- What the exercise asks -
Could you reproduce the passage below on diseases and their treatment word for word, from "The other diseases" up to and including "balla ou (incurable)."?

- Passage -
--
For the dysentery they use the bark of different trees reduced to
powder and mixed with the patient's food; but this practice is in
general very unsuccessful.
The other diseases which prevail among the negroes are the yaws, the
elephantiasis, and a leprosy of the very worst kind. This last-
mentioned complaint appears at the beginning in scurfy spots upon
different parts of the body, which finally settle upon the hands or
feet, where the skin becomes withered, and, cracks in many places.
At length the ends of the fingers swell and ulcerate, the discharge
is acrid and fetid, the nails drop off, and the bones of the fingers
become carious, and separate at the joints. In this manner the
disease continues to spread, frequently until the patient loses all
his fingers and toes. Even the hands and feet are sometimes
destroyed by this inveterate malady, to which the negroes give the
name of balla ou (incurable).
The guinea worm is likewise very common in certain places,
especially at the commencement of the rainy season. The negroes
attribute this disease, which has been described by many writers, to
bad water, and allege that the people who drink from wells are more
subject to it than those who drink from streams. To the same cause
they attribute the swelling of the glands of the neck (goitres),
which are very common in some parts of Bambarra. I observed also,
in the interior countries, a few instances of simple gonorrhoea, but
never the confirmed lues. On the whole, it appeared to me that the
negroes are better surgeons than physicians. I found them very
successful in their management of fractures and dislocations, and
their splints and bandages are simple and easily removed. The
patient is laid upon a soft mat, and the fractured limb is
frequently bathed with cold water. All abscesses they open with the
actual cautery, and the dressings are composed of either soft
leaves, shea butter, or cow's dung, as the case seems in their
judgment to require. Towards the coast, where a supply of European
lancets can be procured, they sometimes perform phlebotomy, and in
cases of local inflammation a curious sort of cupping is practised.
--
(Extracted data entries)

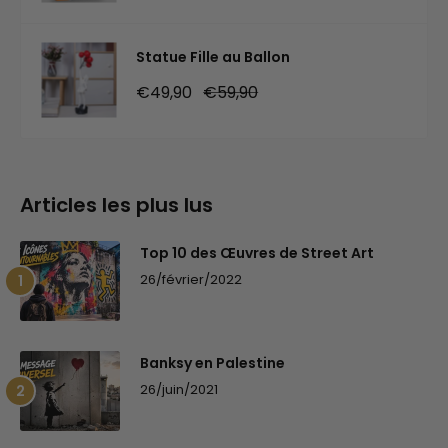
Statue Fille au Ballon
Prix
Prix
€49,90
€59,90
réduit
normal
Articles les plus lus
Top 10 des Œuvres de Street Art
26/février/2022
Banksy en Palestine
26/juin/2021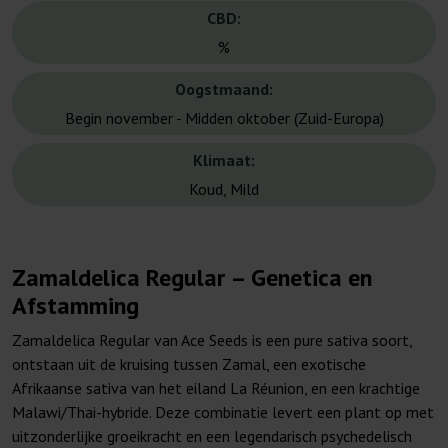
CBD:
%
Oogstmaand:
Begin november - Midden oktober (Zuid-Europa)
Klimaat:
Koud, Mild
Zamaldelica Regular – Genetica en
Afstamming
Zamaldelica Regular van Ace Seeds is een pure sativa soort,
ontstaan uit de kruising tussen Zamal, een exotische
Afrikaanse sativa van het eiland La Réunion, en een krachtige
Malawi/Thai-hybride. Deze combinatie levert een plant op met
uitzonderlijke groeikracht en een legendarisch psychedelisch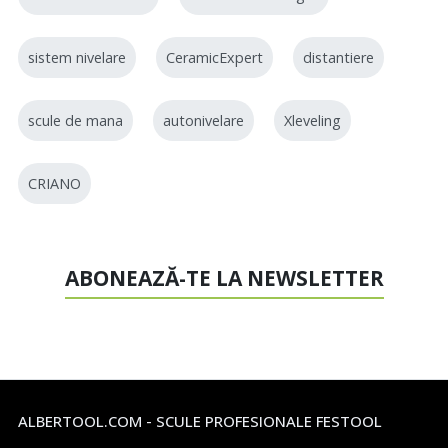
sistem nivelare
CeramicExpert
distantiere
scule de mana
autonivelare
Xleveling
CRIANO
ABONEAZĂ-TE LA NEWSLETTER
ALBERTOOL.COM - SCULE PROFESIONALE FESTOOL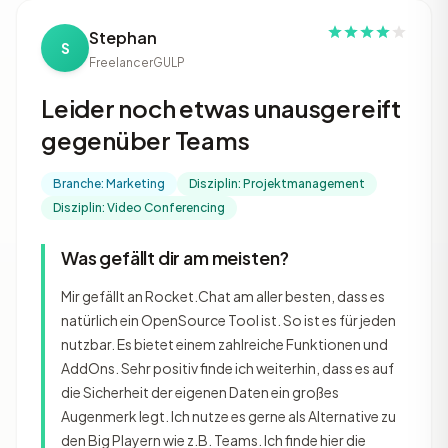
Stephan
S
Freelancer
GULP
Leider noch etwas unausgereift
gegenüber Teams
Branche: Marketing
Disziplin: Projektmanagement
Disziplin: Video Conferencing
Was gefällt dir am meisten?
Mir gefällt an Rocket.Chat am aller besten, dass es
natürlich ein OpenSource Tool ist. So ist es für jeden
nutzbar. Es bietet einem zahlreiche Funktionen und
AddOns. Sehr positiv finde ich weiterhin, dass es auf
die Sicherheit der eigenen Daten ein großes
Augenmerk legt. Ich nutze es gerne als Alternative zu
den Big Playern wie z.B. Teams. Ich finde hier die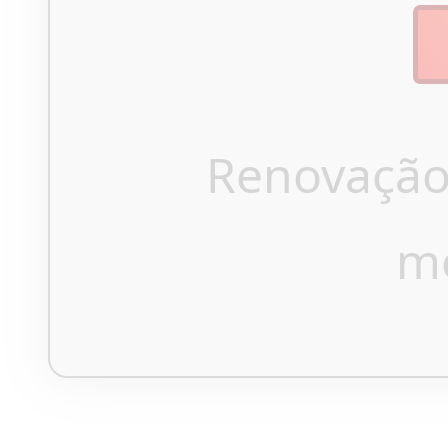
Renovação
m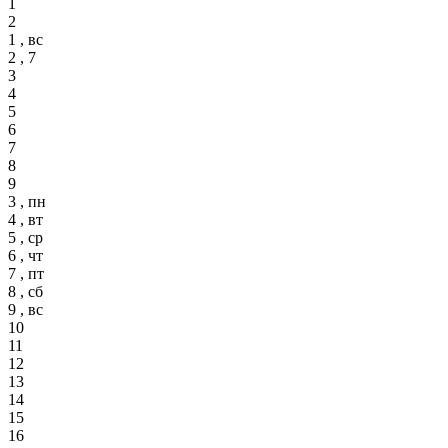
1
2
1 , вс
2 , 7
3
4
5
6
7
8
9
3 , пн
4 , вт
5 , ср
6 , чт
7 , пт
8 , сб
9 , вс
10
11
12
13
14
15
16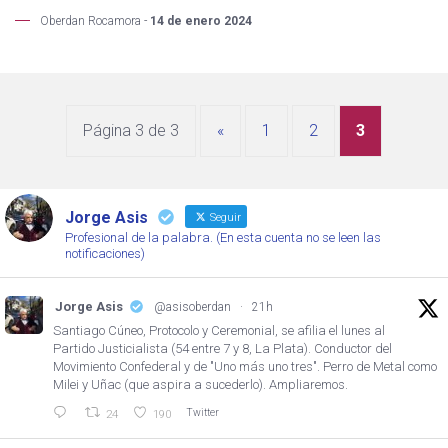
Oberdan Rocamora -
14 de enero 2024
Página 3 de 3
«
1
2
3
Jorge Asis
Seguir
Profesional de la palabra. (En esta cuenta no se leen las
notificaciones)
Jorge Asis
@asisoberdan
·
21h
Santiago Cúneo, Protocolo y Ceremonial, se afilia el lunes al
Partido Justicialista (54 entre 7 y 8, La Plata). Conductor del
Movimiento Confederal y de "Uno más uno tres". Perro de Metal como
Milei y Uñac (que aspira a sucederlo). Ampliaremos.
Twitter
24
190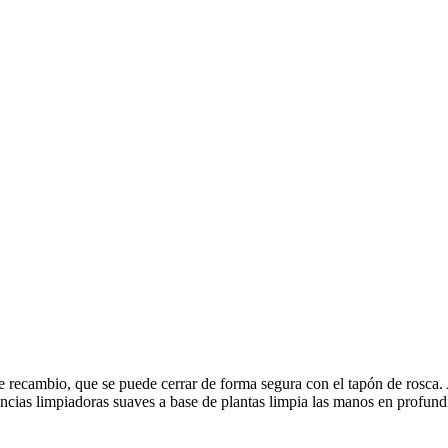
recambio, que se puede cerrar de forma segura con el tapón de rosca. Ad
ancias limpiadoras suaves a base de plantas limpia las manos en profund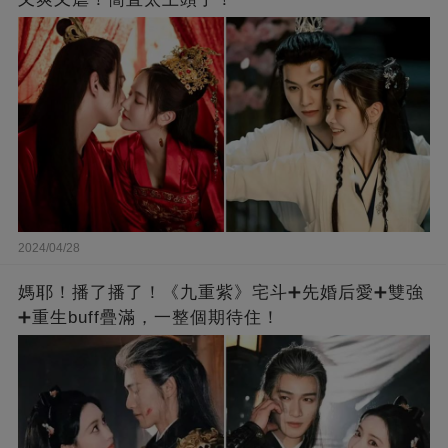
2024/04/28
媽耶！播了播了！《九重紫》宅斗➕先婚后愛➕雙強
➕重生buff疊滿，一整個期待住！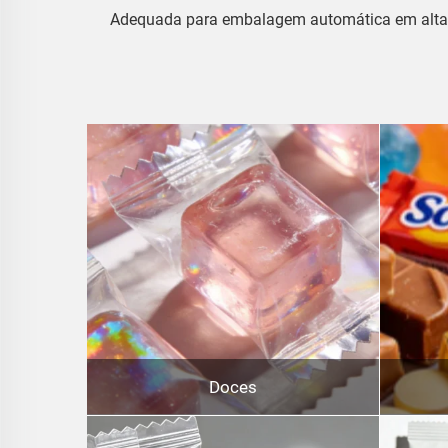
Adequada para embalagem automática em alta vel
Doces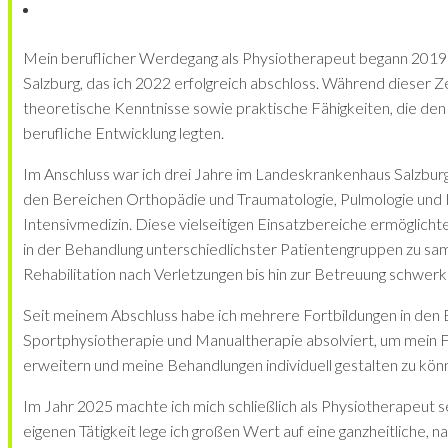
Mein beruflicher Werdegang als Physiotherapeut begann 2019
Salzburg, das ich 2022 erfolgreich abschloss. Während dieser Z
theoretische Kenntnisse sowie praktische Fähigkeiten, die den
berufliche Entwicklung legten.
Im Anschluss war ich drei Jahre im Landeskrankenhaus Salzburg t
den Bereichen Orthopädie und Traumatologie, Pulmologie und 
Intensivmedizin. Diese vielseitigen Einsatzbereiche ermöglicht
in der Behandlung unterschiedlichster Patientengruppen zu sa
Rehabilitation nach Verletzungen bis hin zur Betreuung schwe
Seit meinem Abschluss habe ich mehrere Fortbildungen in den
Sportphysiotherapie und Manualtherapie absolviert, um mein F
erweitern und meine Behandlungen individuell gestalten zu kön
Im Jahr 2025 machte ich mich schließlich als Physiotherapeut s
eigenen Tätigkeit lege ich großen Wert auf eine ganzheitliche, n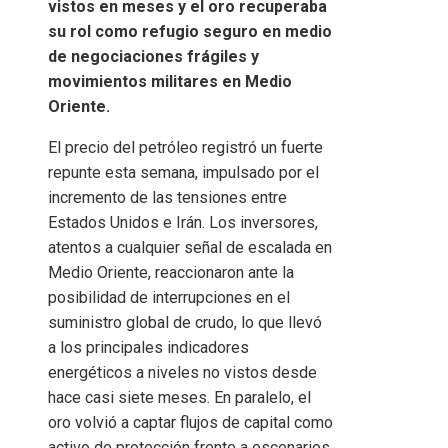
vistos en meses y el oro recuperaba
su rol como refugio seguro en medio
de negociaciones frágiles y
movimientos militares en Medio
Oriente.
El precio del petróleo registró un fuerte
repunte esta semana, impulsado por el
incremento de las tensiones entre
Estados Unidos e Irán. Los inversores,
atentos a cualquier señal de escalada en
Medio Oriente, reaccionaron ante la
posibilidad de interrupciones en el
suministro global de crudo, lo que llevó
a los principales indicadores
energéticos a niveles no vistos desde
hace casi siete meses. En paralelo, el
oro volvió a captar flujos de capital como
activo de protección frente a escenarios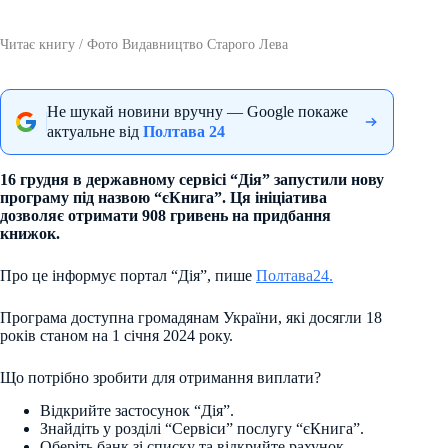
Читає книгу / Фото Видавництво Старого Лева
Не шукай новини вручну — Google покаже
актуальне від
Полтава 24
16 грудня в державному сервісі “Дія” запустили нову
програму під назвою “єКнига”. Ця ініціатива
дозволяє отримати 908 гривень на придбання
книжок.
Про це інформує портал “Дія”, пише
Полтава24.
Програма доступна громадянам України, які досягли 18
років станом на 1 січня 2024 року.
Що потрібно зробити для отримання виплати?
Відкрийте застосунок “Дія”.
Знайдіть у розділі “Сервіси” послугу “єКнига”.
Оберіть банк зі списку та відкрийте рахунок.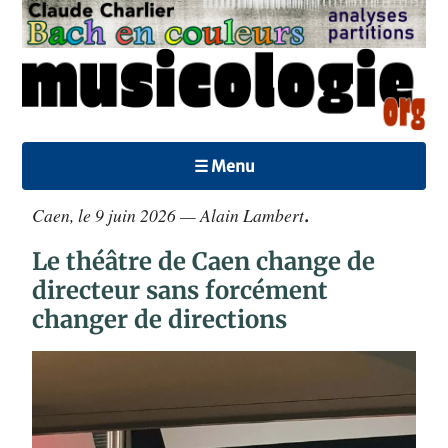
☰ Menu
Caen, le 9 juin 2026 — Alain Lambert
.
Le théâtre de Caen change de
directeur sans forcément
changer de directions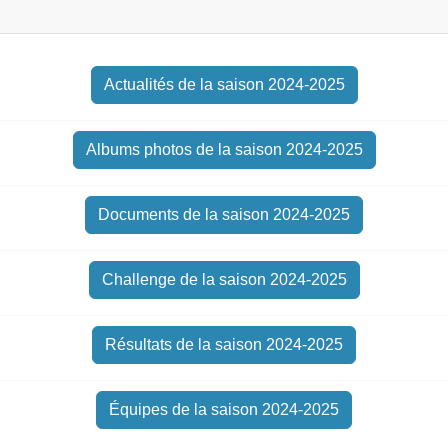
Actualités de la saison 2024-2025
Albums photos de la saison 2024-2025
Documents de la saison 2024-2025
Challenge de la saison 2024-2025
Résultats de la saison 2024-2025
Équipes de la saison 2024-2025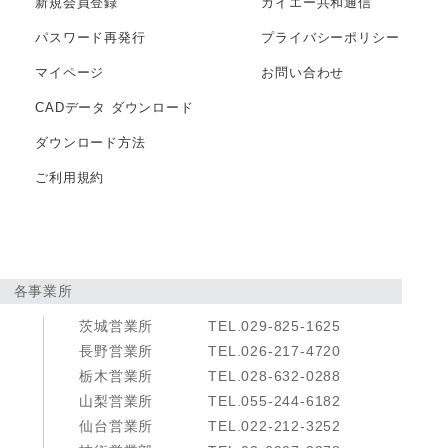
新規会員登録
カイエー共和通信
パスワード再発行
プライバシー
ポリシー
マイページ
お問い合わせ
CADデータ
ダウンロード
ダウンロード方法
ご利用規約
各事業所
茨城営業所
TEL.029-825-1625
長野営業所
TEL.026-217-4720
栃木営業所
TEL.028-632-0288
山梨営業所
TEL.055-244-6182
仙台営業所
TEL.022-212-3252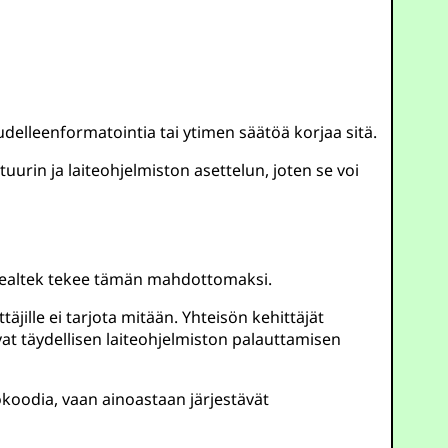
udelleenformatointia tai ytimen säätöä korjaa sitä.
urin ja laiteohjelmiston asettelun, joten se voi
 Realtek tekee tämän mahdottomaksi.
äjille ei tarjota mitään. Yhteisön kehittäjät
ivat täydellisen laiteohjelmiston palauttamisen
rokoodia, vaan ainoastaan järjestävät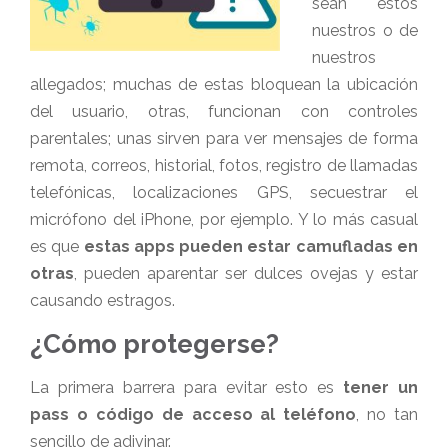
sean estos
nuestros o de
nuestros
allegados; muchas de estas bloquean la ubicación
del usuario, otras, funcionan con controles
parentales; unas sirven para ver mensajes de forma
remota, correos, historial, fotos, registro de llamadas
telefónicas, localizaciones GPS, secuestrar el
micrófono del iPhone, por ejemplo. Y lo más casual
es que
estas apps pueden estar camufladas en
otras
, pueden aparentar ser dulces ovejas y estar
causando estragos.
¿Cómo protegerse?
La primera barrera para evitar esto es
tener un
pass o código de acceso al teléfono
, no tan
sencillo de adivinar.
--
- Problem solution -
The other diseases which prevail among the negroes are the yaws, the
elephantiasis, and a leprosy of the very worst kind. This last-
mentioned complaint appears at the beginning in scurfy spots upon
different parts of the body, which finally settle upon the hands or
feet, where the skin becomes withered, and, cracks in many places.
At length the ends of the fingers swell and ulcerate, the discharge
is acrid and fetid, the nails drop off, and the bones of the fingers
become carious, and separate at the joints. In this manner the
disease continues to spread, frequently until the patient loses all
his fingers and toes. Even the hands and feet are sometimes
destroyed by this inveterate malady, to which the negroes give the
name of balla ou (incurable).